Frau Fuchs, was bedeutet eine verkehrsfreie Innenstadt für den VCS?

Stephanie Fuchs: Verkehrsfrei ist zu undifferenziert. Autofrei ist wichtig. Die Fussgänger, die Velos und der öffentliche Verkehr sind stadtverträglich. Der durchfahrende Autoverkehr aber gehört nicht hierhin. Die Anlieferung und der Güterumschlag bleiben mit dem neuen Konzept bis 11 Uhr im Schritttempo möglich.

Reine Fussgängerachsen sind dort in Ordnung, wo es viel Laufkundschaft hat. Dass Velofahrer hier absteigen müssen, ist zumutbar. Es ist gut, dass Basel endlich auch eine freundliche, autofreie Innenstadt erhält. Andere Schweizer Städte wie Bern, Winterthur oder Solothurn beweisen, dass dies auch für das Gewerbe wunderbar funktioniert.

Sind Sie mit den Velorouten zufrieden?

Für mich persönlich würde zum Beispiel in der Freien Strasse auch ein Mischverkehr von Fussgänger und Velofahrer funktionieren. Aber das braucht grosse gegenseitige Rücksichtnahme, die durchaus viele Velofahrer erst beweisen müssen. Auf den vorgesehenen Velorouten gilt das Verkehrsregime der Begegnungszone. Der Fussverkehr hat also auch hier Vortritt.

Sind die Vorgaben der verkehrsfreien Innenstadt umsetzbar?

Durchsetzbar ist alles. Die Verkehrsteilnehmer müssen ihre Gewohnheiten ändern. Das erreicht man mit Kontrollen, besser allerdings mit klaren baulichen Massnahmen. Optimal wäre, die Zufahrt würde überall mit versenkbaren Pollern beschränkt. Dies benötigen keine Polizisten, die sicher für qualifiziertere Arbeiten gebraucht werden. Tempo 30 ist in den Quartieren bereits Realität und wer umsichtig fährt, ist innerorts nicht schneller unterwegs. Im Moment wird viel Lärm um die Vorgaben gemacht und die Gegner sind empört. Wenn das Konzept erst einmal umgesetzt ist, dann haben wieder andere Dinge Priorität.

Auto oder Tram: Was empfinden sie als Velofahrerin als mühsamer?

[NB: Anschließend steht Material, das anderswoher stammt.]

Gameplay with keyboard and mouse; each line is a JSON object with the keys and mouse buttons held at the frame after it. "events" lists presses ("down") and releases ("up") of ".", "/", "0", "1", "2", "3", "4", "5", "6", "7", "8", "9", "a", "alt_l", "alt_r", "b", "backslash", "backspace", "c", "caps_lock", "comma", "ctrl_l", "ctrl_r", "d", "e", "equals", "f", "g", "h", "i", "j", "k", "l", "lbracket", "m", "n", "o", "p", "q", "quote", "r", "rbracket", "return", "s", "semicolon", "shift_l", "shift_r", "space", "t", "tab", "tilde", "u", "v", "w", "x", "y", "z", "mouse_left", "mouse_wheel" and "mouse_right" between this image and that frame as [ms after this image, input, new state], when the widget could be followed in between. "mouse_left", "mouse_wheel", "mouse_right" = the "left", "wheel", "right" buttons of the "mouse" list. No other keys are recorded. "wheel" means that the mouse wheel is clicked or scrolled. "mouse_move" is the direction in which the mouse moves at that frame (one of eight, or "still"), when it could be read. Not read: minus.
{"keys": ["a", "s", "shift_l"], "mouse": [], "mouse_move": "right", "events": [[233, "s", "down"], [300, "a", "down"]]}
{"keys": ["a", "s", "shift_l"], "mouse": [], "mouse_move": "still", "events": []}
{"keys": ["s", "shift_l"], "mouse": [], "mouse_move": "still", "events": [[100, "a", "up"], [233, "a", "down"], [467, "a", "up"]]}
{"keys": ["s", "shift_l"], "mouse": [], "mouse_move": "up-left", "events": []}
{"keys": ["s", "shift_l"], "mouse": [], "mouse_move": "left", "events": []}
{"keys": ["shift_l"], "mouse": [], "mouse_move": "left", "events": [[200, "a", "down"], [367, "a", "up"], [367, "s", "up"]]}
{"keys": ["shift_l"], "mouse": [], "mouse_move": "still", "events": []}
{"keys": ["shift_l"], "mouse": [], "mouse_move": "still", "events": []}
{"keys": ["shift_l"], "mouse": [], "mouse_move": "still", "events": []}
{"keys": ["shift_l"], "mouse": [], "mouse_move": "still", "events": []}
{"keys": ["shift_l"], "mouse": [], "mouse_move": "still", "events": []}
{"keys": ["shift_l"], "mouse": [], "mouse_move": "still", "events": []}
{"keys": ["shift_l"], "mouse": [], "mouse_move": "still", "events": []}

Auf jeden Fall die Autos. Ein Tram ist berechenbar, ein Auto nicht. Besonders mühsam sind die parkierten Autos entlang den Strassen, in welchen sich auch Tramschienen befinden. Wenn dazu noch Türen unvorsichtig geöffnet werden, wird die Situation gefährlich.

Und Tramschienen selbst?

Mit dem Velo über Schienen wechseln ist mühsam und riskant. Ich verstehe nicht, weshalb noch immer keine flexiblen Lamellen existieren, um die Rillen zu füllen. Sie nutzen sich scheinbar zu schnell ab. Dabei würde diese Massnahme viel Platz und Sicherheit für Velos schaffen.

Braucht es mehr Kontrollen im Velo- und Autoverkehr?

Polizeikontrollen wirken durch ihre Häufigkeit, nicht durch die Höhe der Bussen. Der VCS bevorzugt aber bauliche Massnahmen, die sicherstellen, dass das gewünschte Verkehrsregime eingehalten wird. Wenn die vorgesehenen Velorouten attraktiv sind, werden die Velofahrer dort fahren. Steht ein Poller da, ist für Autos von Anfang an klar, dass jetzt eine neue Regel gilt. Es ist schade, dass Basel nicht von andern Städten lernt und auch ein Poller-Pilotprojekt braucht. Besser wäre auch gewesen, an wichtigen Stellen Wechselsignale einzurichten. Damit immer sichtbar ist, was gilt: Güterumschlag am Morgen. Autofrei ab elf Uhr.

Was sagen sie zum Vorwurf, Velofahrer hielten sich generell nie an Verkehrsregeln?

Genauso unsinnig wäre zu sagen, Autofahrer sind alles Raser. Wegen einer Gruppe rücksichtsloser, sind nicht alle Velofahrer Rowdys. Für die Velo fahrenden Rüpel gilt keine Nachsicht. Was stimmt ist, dass Velos – und auch der Fussverkehr – in der Verkehrsplanung noch immer vernachlässigt werden. Der VCS hat dazu die Strasseninitiative «Strassen teilen» lanciert, die genau das ändern will. Damit Velos überall gut vorankommen, ohne Regeln zu übertreten.